# Corn Snake Growth rate?



## MikeDarrellJohnson (Sep 3, 2009)

Hello Good people of Reptile Forums UK!!! 

I just recently got myself a baby black and silver Corn....
and i absolutly loved his dad same colours and everything and he was about 4 foot long.
My snake is about 16-17 inches right now and i just wanted to know the growth rate or rough growth rate of corn snakes.
Is it something like a foot a year? or less?
i just want to know how long it will take for him to get up to a pretty decent size

Thanks 

Mike.


----------



## Ssthisto (Aug 31, 2006)

I wouldn't be surprised if he's three feet long by the time he's two and a half to three years old, and he COULD be bigger depending on how fast he grows. Every snake has a slightly different growth rate; I have '06 animals who are not much more than three feet, and '06ers who are over four feet.

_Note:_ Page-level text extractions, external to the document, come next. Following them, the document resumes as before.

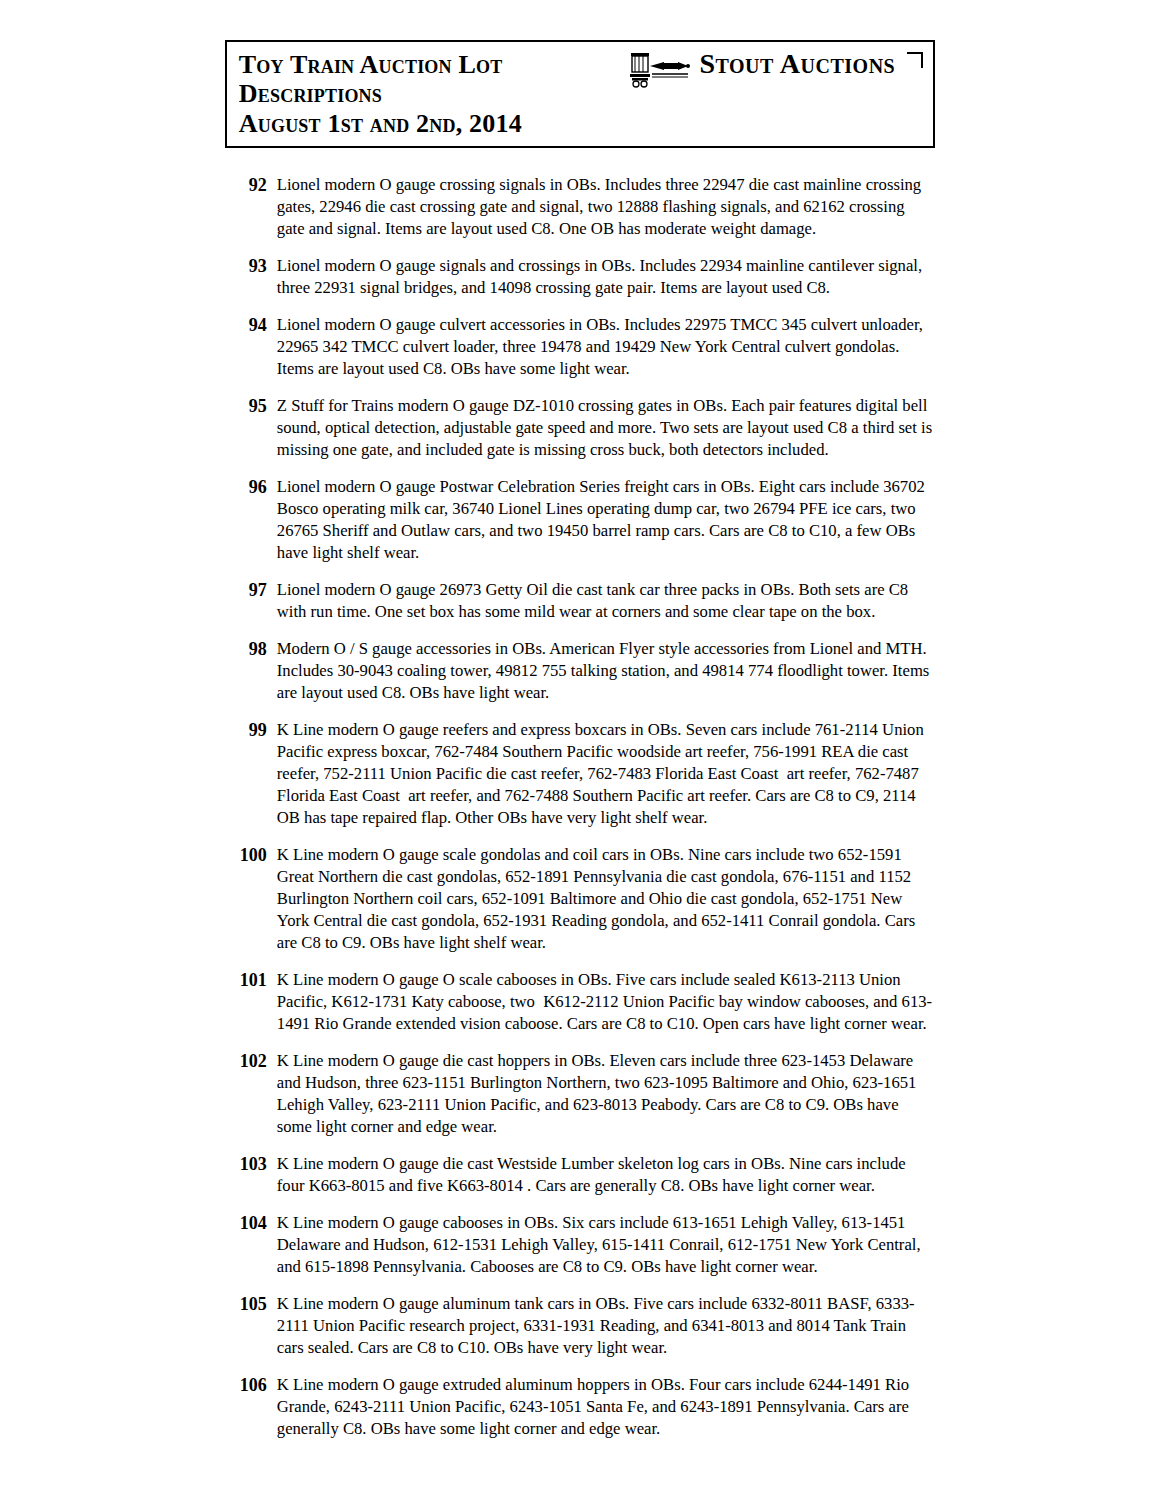Toy Train Auction Lot Descriptions
August 1st and 2nd, 2014
Stout Auctions
92
Lionel modern O gauge crossing signals in OBs. Includes three 22947 die cast mainline crossing gates, 22946 die cast crossing gate and signal, two 12888 flashing signals, and 62162 crossing gate and signal. Items are layout used C8. One OB has moderate weight damage.
93
Lionel modern O gauge signals and crossings in OBs. Includes 22934 mainline cantilever signal, three 22931 signal bridges, and 14098 crossing gate pair. Items are layout used C8.
94
Lionel modern O gauge culvert accessories in OBs. Includes 22975 TMCC 345 culvert unloader, 22965 342 TMCC culvert loader, three 19478 and 19429 New York Central culvert gondolas. Items are layout used C8. OBs have some light wear.
95
Z Stuff for Trains modern O gauge DZ-1010 crossing gates in OBs. Each pair features digital bell sound, optical detection, adjustable gate speed and more. Two sets are layout used C8 a third set is missing one gate, and included gate is missing cross buck, both detectors included.
96
Lionel modern O gauge Postwar Celebration Series freight cars in OBs. Eight cars include 36702 Bosco operating milk car, 36740 Lionel Lines operating dump car, two 26794 PFE ice cars, two 26765 Sheriff and Outlaw cars, and two 19450 barrel ramp cars. Cars are C8 to C10, a few OBs have light shelf wear.
97
Lionel modern O gauge 26973 Getty Oil die cast tank car three packs in OBs. Both sets are C8 with run time. One set box has some mild wear at corners and some clear tape on the box.
98
Modern O / S gauge accessories in OBs. American Flyer style accessories from Lionel and MTH. Includes 30-9043 coaling tower, 49812 755 talking station, and 49814 774 floodlight tower. Items are layout used C8. OBs have light wear.
99
K Line modern O gauge reefers and express boxcars in OBs. Seven cars include 761-2114 Union Pacific express boxcar, 762-7484 Southern Pacific woodside art reefer, 756-1991 REA die cast reefer, 752-2111 Union Pacific die cast reefer, 762-7483 Florida East Coast art reefer, 762-7487 Florida East Coast art reefer, and 762-7488 Southern Pacific art reefer. Cars are C8 to C9, 2114 OB has tape repaired flap. Other OBs have very light shelf wear.
100
K Line modern O gauge scale gondolas and coil cars in OBs. Nine cars include two 652-1591 Great Northern die cast gondolas, 652-1891 Pennsylvania die cast gondola, 676-1151 and 1152 Burlington Northern coil cars, 652-1091 Baltimore and Ohio die cast gondola, 652-1751 New York Central die cast gondola, 652-1931 Reading gondola, and 652-1411 Conrail gondola. Cars are C8 to C9. OBs have light shelf wear.
101
K Line modern O gauge O scale cabooses in OBs. Five cars include sealed K613-2113 Union Pacific, K612-1731 Katy caboose, two K612-2112 Union Pacific bay window cabooses, and 613-1491 Rio Grande extended vision caboose. Cars are C8 to C10. Open cars have light corner wear.
102
K Line modern O gauge die cast hoppers in OBs. Eleven cars include three 623-1453 Delaware and Hudson, three 623-1151 Burlington Northern, two 623-1095 Baltimore and Ohio, 623-1651 Lehigh Valley, 623-2111 Union Pacific, and 623-8013 Peabody. Cars are C8 to C9. OBs have some light corner and edge wear.
103
K Line modern O gauge die cast Westside Lumber skeleton log cars in OBs. Nine cars include four K663-8015 and five K663-8014 . Cars are generally C8. OBs have light corner wear.
104
K Line modern O gauge cabooses in OBs. Six cars include 613-1651 Lehigh Valley, 613-1451 Delaware and Hudson, 612-1531 Lehigh Valley, 615-1411 Conrail, 612-1751 New York Central, and 615-1898 Pennsylvania. Cabooses are C8 to C9. OBs have light corner wear.
105
K Line modern O gauge aluminum tank cars in OBs. Five cars include 6332-8011 BASF, 6333-2111 Union Pacific research project, 6331-1931 Reading, and 6341-8013 and 8014 Tank Train cars sealed. Cars are C8 to C10. OBs have very light wear.
106
K Line modern O gauge extruded aluminum hoppers in OBs. Four cars include 6244-1491 Rio Grande, 6243-2111 Union Pacific, 6243-1051 Santa Fe, and 6243-1891 Pennsylvania. Cars are generally C8. OBs have some light corner and edge wear.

But I would strongly recommend against feeding him too much to try to get him to grow faster - this is known as "power feeding" and can strain their organs and reduce their lifespan, and can result in a snake with a head that's too small, proportionally, for their body size.


----------



## Gina. (Sep 9, 2009)

Heyy, you got to see the parents of ours? I didn't 
What were they like?


----------



## MikeDarrellJohnson (Sep 3, 2009)

yeah i got to see the dad he was about 4 foot long 
black and grey with a yellow stripe down the side
absolutely epic!
cant wait for mine to grow that big


----------



## Gina. (Sep 9, 2009)

Awesome 
Yeahh same


----------